Start

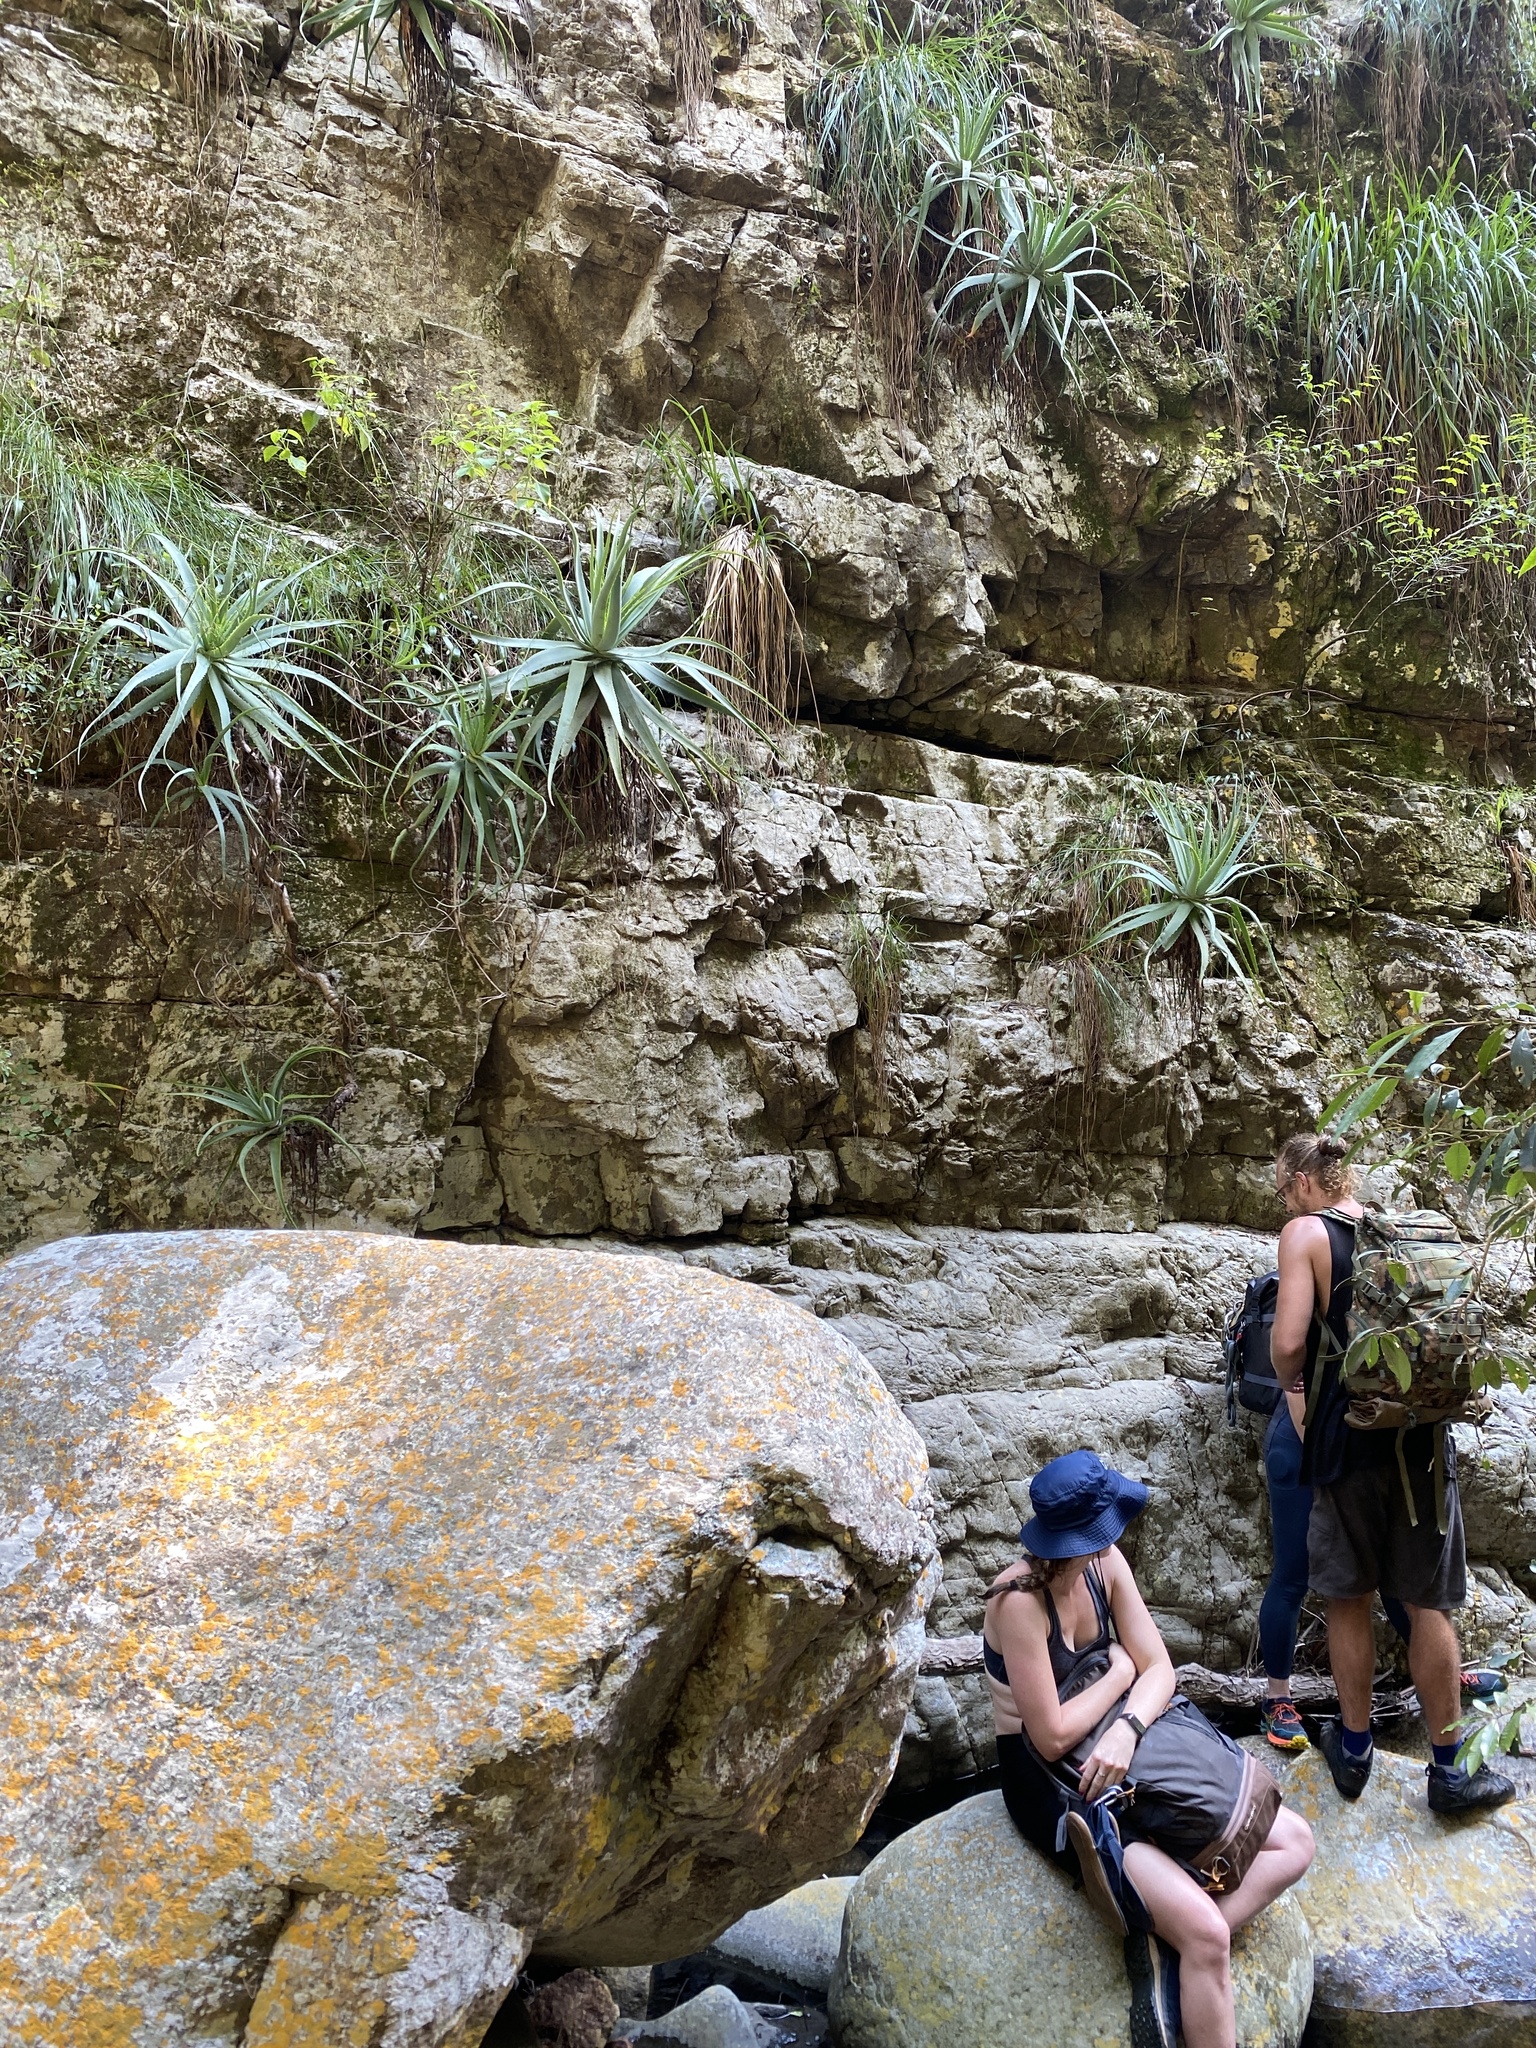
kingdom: Plantae
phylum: Tracheophyta
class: Liliopsida
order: Asparagales
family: Asphodelaceae
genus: Aloe
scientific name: Aloe mutabilis
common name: Blue krantz aloe
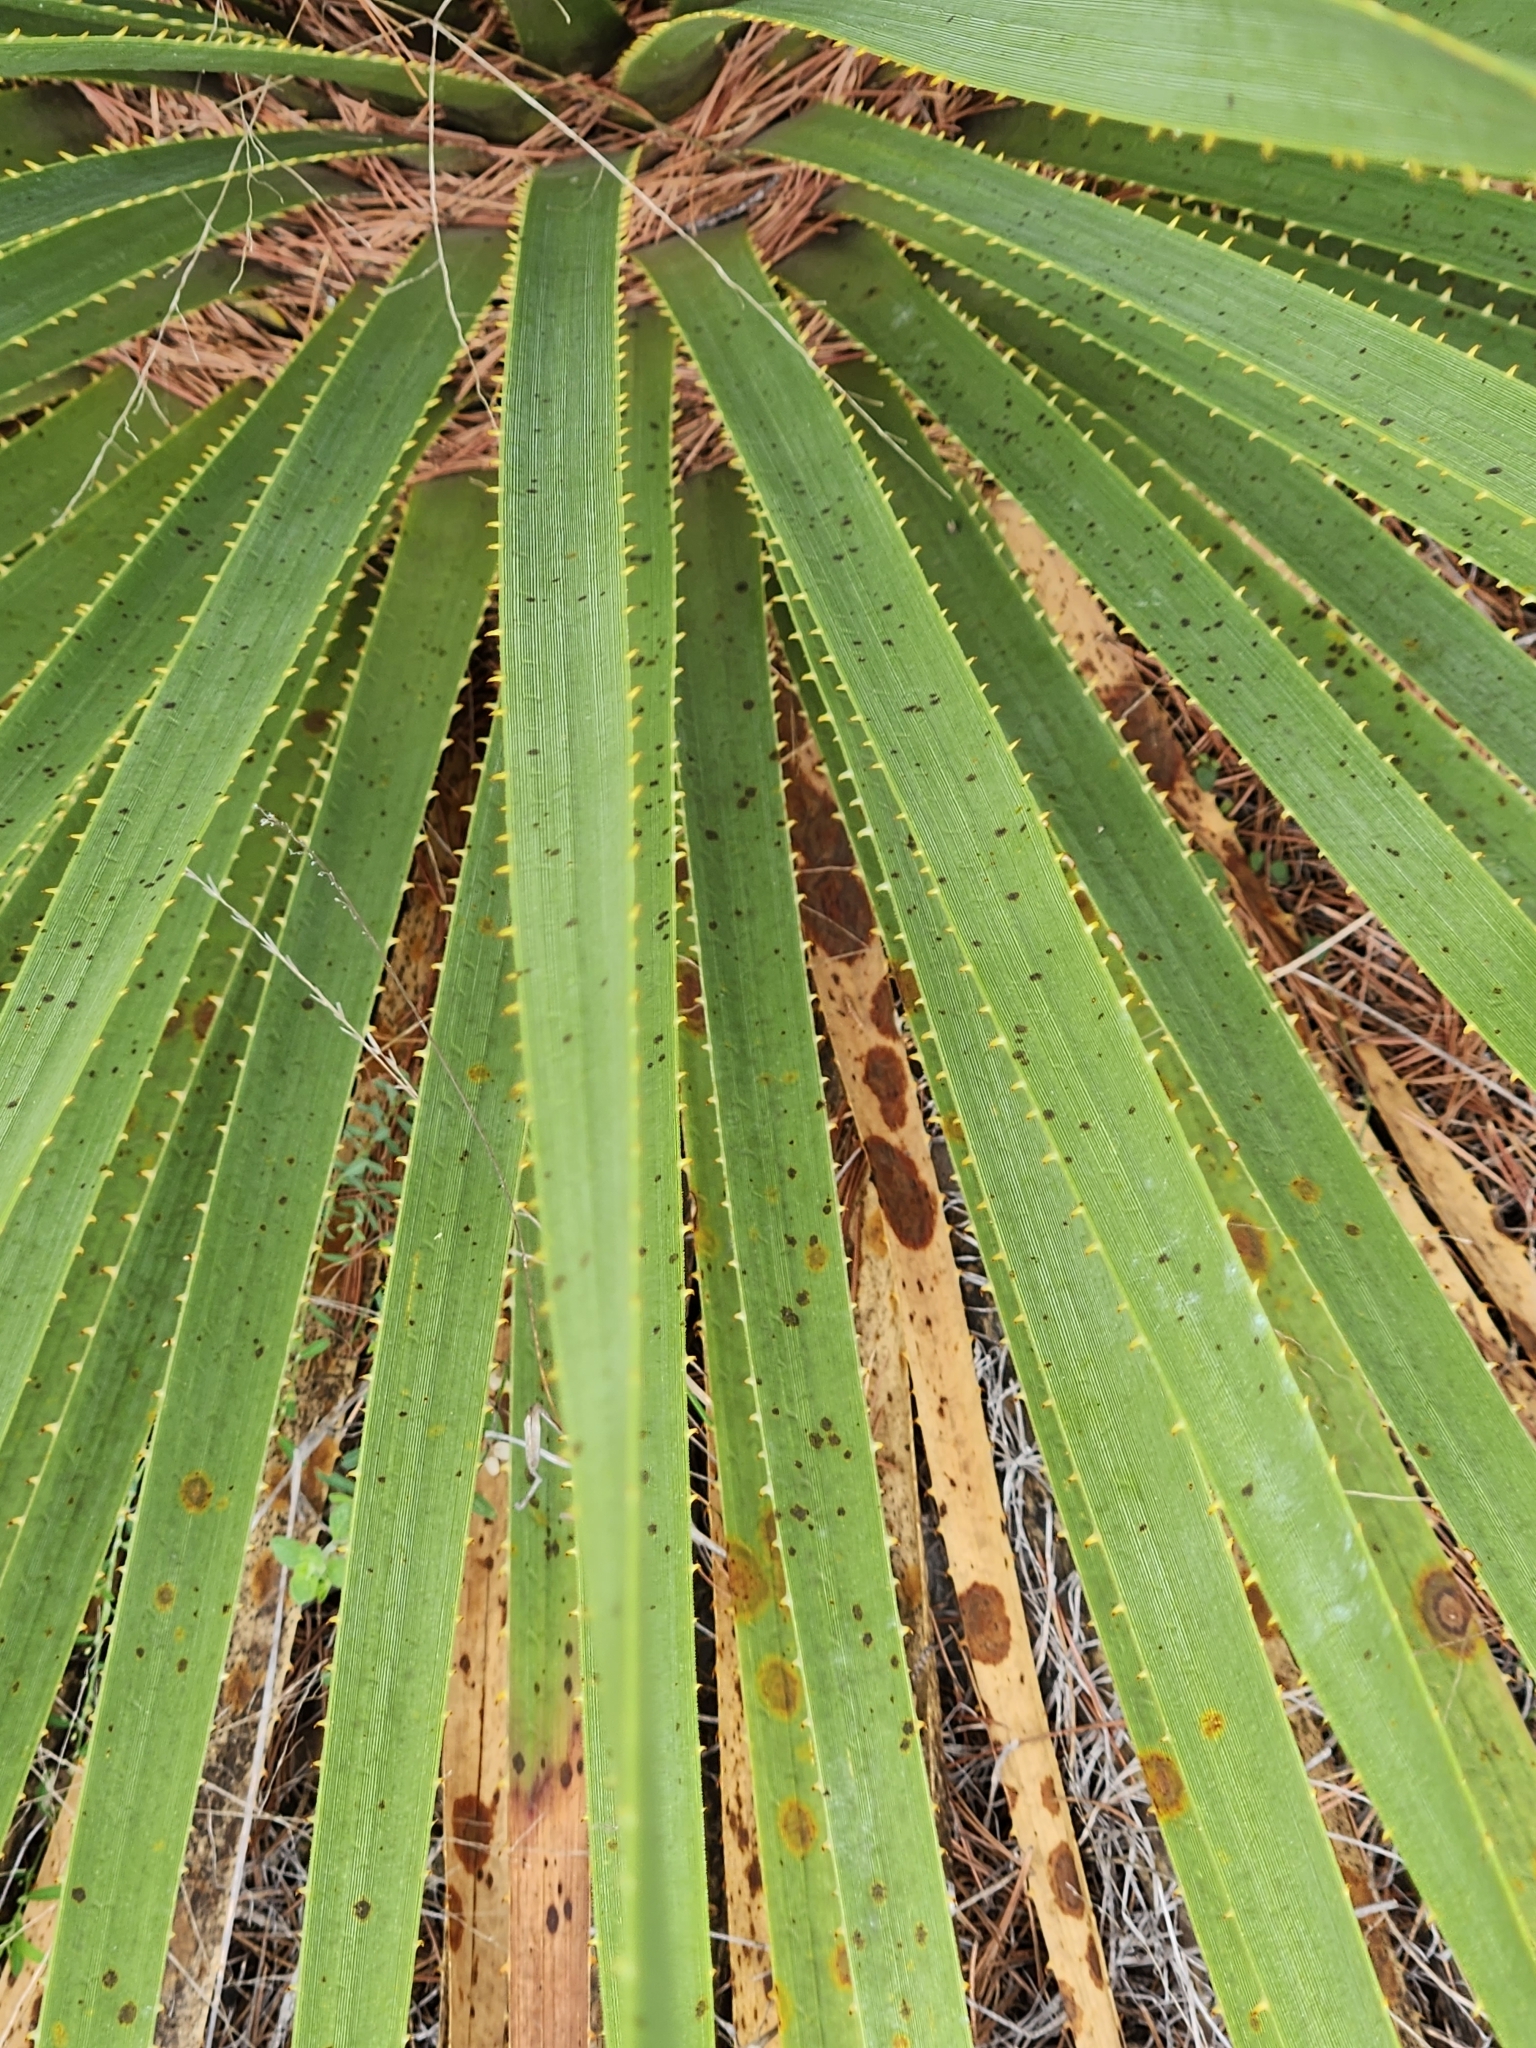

End

*Given problem*
Reproduce the data above word for word, starting at the line that contains "class: Liliopsida" and ending at its final line, and leave the pictures out.

*Solved exercise*
class: Liliopsida
order: Asparagales
family: Asphodelaceae
genus: Aloe
scientific name: Aloe mutabilis
common name: Blue krantz aloe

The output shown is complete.